Bien qu'il ait participé à la finale de la Coupe du monde en 1982 et en 1986, Schumacher n'a jamais mis la main sur le plus grand prix du football, mais il était entre les mains de la RFA lors du renouvellement du championnat d'Europe en 1980.

Après avoir pris sa retraite professionnelle, Harald Schumacher, surnommé “Toni” par les Allemands, a entamé une carrière d'entraîneur. Il a occupé des postes d'entraîneur des gardiens de but dans de nombreux clubs, dont le Borussia Dortmund et le Bayern Munich.

Battiston a réalisé un rétablissement que certains pensaient impossible à l'époque, en particulier Michel Platini, qui a été le premier joueur à réaliser la gravité de la situation après la collision avec Schumacher. Le capitaine français a déclaré aux journalistes après le match à Séville qu'il avait d'abord pensé que son coéquipier était peut-être mort parce qu'il n'avait plus de pouls et qu'il était devenu incroyablement pâle.

Après avoir reçu des soins médicaux, Battiston a repris le jeu et, à la fin de sa carrière, il avait disputé 557 matches en club et remporté plusieurs trophées de Ligue 1 avec Saint-Étienne, Bordeaux et Monaco. Joueur clé de l'équipe de France dans les années 1980, Battiston a disputé 56 matches avec les Bleus, et en 1984, il a connu la gloire internationale lorsque les Français ont remporté le championnat d'Europe à domicile.

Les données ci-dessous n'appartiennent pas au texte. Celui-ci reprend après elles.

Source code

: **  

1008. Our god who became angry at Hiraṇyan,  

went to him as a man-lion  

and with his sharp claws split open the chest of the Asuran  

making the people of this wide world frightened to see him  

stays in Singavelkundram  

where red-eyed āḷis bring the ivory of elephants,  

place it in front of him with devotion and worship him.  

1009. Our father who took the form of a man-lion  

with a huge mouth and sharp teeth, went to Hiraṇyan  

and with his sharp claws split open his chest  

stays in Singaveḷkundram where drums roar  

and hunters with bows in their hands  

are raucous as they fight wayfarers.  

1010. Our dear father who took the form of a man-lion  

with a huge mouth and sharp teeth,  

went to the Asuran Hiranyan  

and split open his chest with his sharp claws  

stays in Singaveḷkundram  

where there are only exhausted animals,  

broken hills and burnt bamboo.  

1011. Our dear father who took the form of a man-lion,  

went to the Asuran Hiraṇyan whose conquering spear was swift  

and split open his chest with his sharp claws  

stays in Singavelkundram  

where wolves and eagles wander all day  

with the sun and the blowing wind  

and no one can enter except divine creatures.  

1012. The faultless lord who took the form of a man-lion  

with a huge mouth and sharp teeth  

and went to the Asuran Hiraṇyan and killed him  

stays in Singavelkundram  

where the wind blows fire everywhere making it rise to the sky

Après avoir joué, Battiston a travaillé pour Bordeaux, le club où il a passé la plus grande partie de sa carrière de joueur. Il a notamment été à la tête de l'académie et aurait joué un rôle essentiel dans le recrutement de jeunes joueurs passionnants par le club.  Ni Patrick Battiston ni Harald Schumacher, qui ont tous deux accompli beaucoup de choses avec les clubs pour lesquels ils ont joué et avec leurs pays respectifs, n'auraient voulu que leur héritage footballistique se résume à un seul moment, et aussi impossible que cela puisse être, c'est un moment que tous deux aimeraient probablement oublier. Pourtant, grâce à ces quelques secondes passées au Ramón Sánchez Pizjuán en 1982, les deux joueurs sont entrés dans l'histoire et, à ce titre, les supporters nés bien après cette nuit de Séville connaissent leurs noms.